More importantly, if you look at "Homo Ludens", some interesting insights present themselves. Huizinga notes that organized religion tends to become a kind of game, a "magic circle" unto itself. You enter the game world, and you have awesome or not-so-awesome experiences, and then you leave, and your "real" world doesn't really change at all. Doesn't that sound suspiciously like the kind of experience a lot of people have at church?

So I think Jesus came partly to abolish one kind of magic circle, the kind which divides organized religion from everyday life. He came to tell people "hey, if you act like a saint in the temple and an asshole the rest of the week, you're still an asshole".

At the same time, He seemed to embrace other kinds of magic circles, while scratching little holes in the edges.
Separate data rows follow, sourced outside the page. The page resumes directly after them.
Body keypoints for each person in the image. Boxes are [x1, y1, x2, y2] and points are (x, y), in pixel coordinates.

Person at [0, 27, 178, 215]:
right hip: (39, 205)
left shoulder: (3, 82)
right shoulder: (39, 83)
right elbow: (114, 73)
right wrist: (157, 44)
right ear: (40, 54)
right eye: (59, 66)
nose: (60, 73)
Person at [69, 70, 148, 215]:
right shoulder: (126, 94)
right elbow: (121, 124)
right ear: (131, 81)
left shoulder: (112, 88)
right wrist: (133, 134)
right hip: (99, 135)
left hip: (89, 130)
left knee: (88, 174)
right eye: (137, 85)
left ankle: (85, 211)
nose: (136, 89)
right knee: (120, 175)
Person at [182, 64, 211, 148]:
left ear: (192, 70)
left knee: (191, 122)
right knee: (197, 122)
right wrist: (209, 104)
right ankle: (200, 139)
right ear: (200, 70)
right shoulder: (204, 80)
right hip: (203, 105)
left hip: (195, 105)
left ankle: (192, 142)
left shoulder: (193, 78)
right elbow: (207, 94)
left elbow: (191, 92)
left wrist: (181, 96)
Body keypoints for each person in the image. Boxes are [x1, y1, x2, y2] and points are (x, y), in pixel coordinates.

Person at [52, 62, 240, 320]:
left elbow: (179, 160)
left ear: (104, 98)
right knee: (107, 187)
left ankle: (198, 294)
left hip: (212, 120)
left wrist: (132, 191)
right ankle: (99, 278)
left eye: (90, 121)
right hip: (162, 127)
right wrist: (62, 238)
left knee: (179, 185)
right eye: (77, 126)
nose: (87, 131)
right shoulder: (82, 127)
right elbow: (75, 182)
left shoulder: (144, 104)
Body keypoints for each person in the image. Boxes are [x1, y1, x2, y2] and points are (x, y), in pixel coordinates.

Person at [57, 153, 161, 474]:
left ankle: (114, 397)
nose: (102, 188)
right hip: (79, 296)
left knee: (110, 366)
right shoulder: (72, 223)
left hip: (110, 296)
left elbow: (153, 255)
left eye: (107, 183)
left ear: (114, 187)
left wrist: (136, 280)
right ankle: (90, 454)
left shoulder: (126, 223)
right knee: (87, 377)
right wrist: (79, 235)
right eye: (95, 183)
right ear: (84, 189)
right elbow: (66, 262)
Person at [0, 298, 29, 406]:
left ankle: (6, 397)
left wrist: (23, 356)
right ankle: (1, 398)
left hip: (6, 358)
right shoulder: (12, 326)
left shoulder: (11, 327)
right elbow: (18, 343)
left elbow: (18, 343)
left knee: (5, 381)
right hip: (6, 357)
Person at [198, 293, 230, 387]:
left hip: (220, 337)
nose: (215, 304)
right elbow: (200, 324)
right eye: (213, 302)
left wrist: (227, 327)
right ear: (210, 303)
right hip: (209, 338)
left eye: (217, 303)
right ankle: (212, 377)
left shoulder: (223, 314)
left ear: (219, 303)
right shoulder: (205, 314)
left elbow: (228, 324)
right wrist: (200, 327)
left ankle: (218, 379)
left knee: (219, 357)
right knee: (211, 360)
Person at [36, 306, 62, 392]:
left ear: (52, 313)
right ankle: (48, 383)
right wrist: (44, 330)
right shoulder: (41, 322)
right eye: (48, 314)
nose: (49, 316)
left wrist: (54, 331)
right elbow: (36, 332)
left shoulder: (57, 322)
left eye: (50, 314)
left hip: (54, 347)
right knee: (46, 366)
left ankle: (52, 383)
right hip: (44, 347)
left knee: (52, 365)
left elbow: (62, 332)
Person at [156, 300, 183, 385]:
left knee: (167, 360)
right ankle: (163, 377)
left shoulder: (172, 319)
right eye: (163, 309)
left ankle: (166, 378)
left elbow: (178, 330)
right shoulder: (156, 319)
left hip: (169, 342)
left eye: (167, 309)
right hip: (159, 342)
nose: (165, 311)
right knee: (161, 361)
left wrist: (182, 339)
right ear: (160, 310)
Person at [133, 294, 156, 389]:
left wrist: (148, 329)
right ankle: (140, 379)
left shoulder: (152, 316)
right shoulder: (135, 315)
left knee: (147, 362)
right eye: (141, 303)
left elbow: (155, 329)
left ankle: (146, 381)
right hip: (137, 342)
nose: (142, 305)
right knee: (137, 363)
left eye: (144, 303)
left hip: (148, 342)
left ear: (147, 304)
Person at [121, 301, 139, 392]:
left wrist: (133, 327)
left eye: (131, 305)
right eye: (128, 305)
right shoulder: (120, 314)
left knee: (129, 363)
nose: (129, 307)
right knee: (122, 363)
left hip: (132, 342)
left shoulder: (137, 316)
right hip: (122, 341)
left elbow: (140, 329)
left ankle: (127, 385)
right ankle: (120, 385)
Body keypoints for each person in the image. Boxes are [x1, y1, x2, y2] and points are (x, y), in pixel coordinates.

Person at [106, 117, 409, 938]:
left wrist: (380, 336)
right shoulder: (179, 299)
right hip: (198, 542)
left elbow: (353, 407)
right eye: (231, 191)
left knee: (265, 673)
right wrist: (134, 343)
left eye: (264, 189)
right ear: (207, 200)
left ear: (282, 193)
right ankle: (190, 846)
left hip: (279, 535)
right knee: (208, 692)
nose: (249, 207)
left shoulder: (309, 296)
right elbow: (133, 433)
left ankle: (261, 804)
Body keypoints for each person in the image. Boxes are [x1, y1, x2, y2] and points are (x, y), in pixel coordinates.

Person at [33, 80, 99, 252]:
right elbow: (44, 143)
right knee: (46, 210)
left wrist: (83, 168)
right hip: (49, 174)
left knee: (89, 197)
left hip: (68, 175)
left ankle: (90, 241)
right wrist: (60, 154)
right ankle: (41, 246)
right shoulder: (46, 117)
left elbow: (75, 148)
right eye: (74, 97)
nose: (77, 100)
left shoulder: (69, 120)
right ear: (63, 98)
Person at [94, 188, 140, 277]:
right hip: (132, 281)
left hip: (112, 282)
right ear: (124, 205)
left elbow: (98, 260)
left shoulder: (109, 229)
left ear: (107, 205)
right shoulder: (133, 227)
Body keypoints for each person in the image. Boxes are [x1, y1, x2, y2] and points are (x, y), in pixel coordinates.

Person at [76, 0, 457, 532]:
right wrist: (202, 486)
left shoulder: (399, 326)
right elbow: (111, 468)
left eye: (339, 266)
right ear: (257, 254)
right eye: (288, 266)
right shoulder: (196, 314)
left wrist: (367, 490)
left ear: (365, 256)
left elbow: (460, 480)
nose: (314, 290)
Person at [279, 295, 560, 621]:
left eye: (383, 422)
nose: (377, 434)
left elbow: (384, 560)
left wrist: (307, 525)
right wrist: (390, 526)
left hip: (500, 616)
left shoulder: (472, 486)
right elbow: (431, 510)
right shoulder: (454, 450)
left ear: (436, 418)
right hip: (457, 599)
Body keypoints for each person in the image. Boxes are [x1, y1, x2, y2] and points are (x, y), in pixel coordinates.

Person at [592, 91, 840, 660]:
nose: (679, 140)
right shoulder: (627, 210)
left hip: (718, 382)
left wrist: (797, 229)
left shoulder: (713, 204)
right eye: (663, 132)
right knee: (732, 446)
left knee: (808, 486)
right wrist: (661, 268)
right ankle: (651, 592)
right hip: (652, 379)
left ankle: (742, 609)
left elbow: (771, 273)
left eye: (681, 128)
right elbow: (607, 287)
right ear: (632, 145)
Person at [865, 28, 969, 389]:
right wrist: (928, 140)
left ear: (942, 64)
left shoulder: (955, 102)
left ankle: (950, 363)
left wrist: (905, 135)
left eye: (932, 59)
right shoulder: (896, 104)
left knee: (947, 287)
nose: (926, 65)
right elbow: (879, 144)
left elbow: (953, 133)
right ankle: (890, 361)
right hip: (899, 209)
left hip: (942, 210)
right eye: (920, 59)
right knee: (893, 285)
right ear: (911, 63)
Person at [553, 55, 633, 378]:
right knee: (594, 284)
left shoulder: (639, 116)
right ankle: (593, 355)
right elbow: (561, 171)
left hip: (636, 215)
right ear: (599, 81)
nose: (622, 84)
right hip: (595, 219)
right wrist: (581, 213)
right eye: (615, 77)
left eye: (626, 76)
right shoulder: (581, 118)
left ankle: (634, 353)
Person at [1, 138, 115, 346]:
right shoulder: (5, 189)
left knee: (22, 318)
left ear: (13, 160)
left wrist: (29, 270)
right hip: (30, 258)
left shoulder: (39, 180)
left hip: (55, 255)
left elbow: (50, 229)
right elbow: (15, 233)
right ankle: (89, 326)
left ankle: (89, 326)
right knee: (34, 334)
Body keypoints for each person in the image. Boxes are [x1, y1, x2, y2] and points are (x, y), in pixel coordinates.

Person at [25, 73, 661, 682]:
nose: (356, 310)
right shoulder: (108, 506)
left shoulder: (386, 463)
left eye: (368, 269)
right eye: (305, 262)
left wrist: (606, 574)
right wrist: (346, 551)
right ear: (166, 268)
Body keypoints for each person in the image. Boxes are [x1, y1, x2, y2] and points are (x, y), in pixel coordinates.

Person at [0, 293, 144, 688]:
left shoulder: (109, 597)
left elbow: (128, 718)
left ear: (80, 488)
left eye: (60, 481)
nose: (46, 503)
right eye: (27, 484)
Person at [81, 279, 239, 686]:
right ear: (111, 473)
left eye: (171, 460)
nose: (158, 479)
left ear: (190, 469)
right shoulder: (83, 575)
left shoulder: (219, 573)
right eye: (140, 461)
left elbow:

I'm talking about parables, of course: a parable or story told "live", where you get to interact with the storyteller, is really another kind of magic circle, like a game.

In the end, I think Jesus was not a gamer in the sense that He was pretty much against the "gaming" of everyday life, the compartmentalization of work and family and religion into their own little boxes. On the other hand, He wasn't averse to the use of fiction and fantasy, of putting his listeners in the shoes of someone else. In other words... Jesus may or may not have been a gamer, but he was almost certainly a DM.

I haven't seen a decent argument for saying that there is a causal connection between religion and gaming. I think the two are incidental to each other. People tend towards religion. People like to play games. Sometimes the two activities overlap. Sometimes they don't.